31 July

Country Roads. Fighting Asphalt.

by Jon Katz
Saving Country Roads
Saving Country Roads

Big government has always made me nervous, and when I was a political writer, I saw firsthand how remote legislators love to pass bills without having a clue as to their impact. I was very drawn to some elements of conservatism until angry racist and sexist Bible-thumping fools kidnapped the movement, l hear every day about state and federal regulations choking business and doctors and farmers, the issue is always drowned out by some political baboon saying some incredibly stupid thing and drawing vast amounts of pointless media coverage. This, I suppose, passes for political dialogue. Another good reason to skip the news, unless you really want to follow Anthony Wiener’s traveling penis.

I think of the old conservatism when I think of the struggle to preserve country (unpaved) roads. The true conservatives would have grasped this issue.

A slew of state and federal legislation are causing until country roads to be paved over, they are disappearing, even up here. The Department Of Homeland Security wants all roads in the country to be paved to help ambulances to reach us when Armageddon comes, and have spent billions of dollars getting local governments to do it. States want country roads paved so they can get federal dollars and turn ambulances and First Responders, around, and because big trucks can get over them, the counties and small towns want to pave country roads because it is cheaper to maintain them, and in America, there is nothing more important than doing everything in the cheapest possible way, whether or wrecks the quality of life or not. I don’t remember voting to put Homeland Security in charge of my road or spending billions of dollars to pour asphalt all over rural America. That money would have brought a lot of jobs to the country, and jobs are much more badly needed than ugly paved roads.

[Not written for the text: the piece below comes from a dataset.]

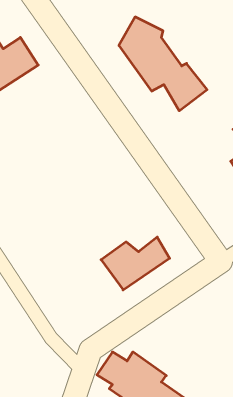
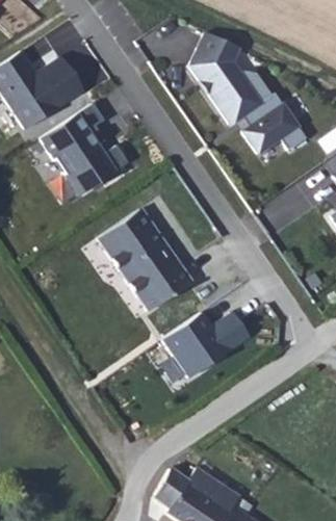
building: none -> [41,112,115,196]
building: none -> [101,208,192,310]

Although local officials claim they are cheaper to maintain than paved roadways, studies in Vermont (the only state that is curving the paving of rural roads) and other states show they are not. They are nearly twice as expensive to build and to maintain.

I spent some time researching county roads a few years ago, I helped stopped a town effort to pave over the road in front of Bedlam Farm. I awoke one morning to a platoon of men and trucks and an official congratulating me. “You are about to get your road paved.” I had different ideas, and tracked down a dozen studies various state and federal transportation departments had done, and we organized everyone on the road to sign petitions and we stopped it. We all went to a town meeting and suggesting this shocking thing: how about a vote? The town was incredulous. But we know one another hear, and a reluctant town board agreed to put it to a vote.   I didn’t move from New Jersey to live in New Jersey and neither did my neighbors. The vote was 3 to 1 against the paving.

Country roads are important. Study after study shows that  when roads are paved, twice as many people use them and drive twice as fast. Paved roads bring noise and pollution, they interfere with animal life and natural water drainage, they are ugly and eradicate much of the sense of peace and beauty that comes from living in the country,  they require salt and chemicals to melt ice and snow. This should be a choice, something my neighbors and I get to vote on, not a mandate from remote bureaucrats. I would love to explore these ideas of smaller and more connected government if there weren’t so many hateful blockheads talking about it, so I will stay out of politics and walk with Maria and the dogs every day on the dwindling number of country roads in my county.

They are beautiful, peace, they are part of the aesthetic beauty of rural life. They are worth preserving.